[Extracted material Boundary: Start]
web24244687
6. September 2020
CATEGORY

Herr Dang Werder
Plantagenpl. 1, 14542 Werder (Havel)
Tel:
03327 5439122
[Extracted material Boundary: End]
- **Action item**
Determine how many lines in the records contain "Werder", and reply with the number only.

- **Solution**
2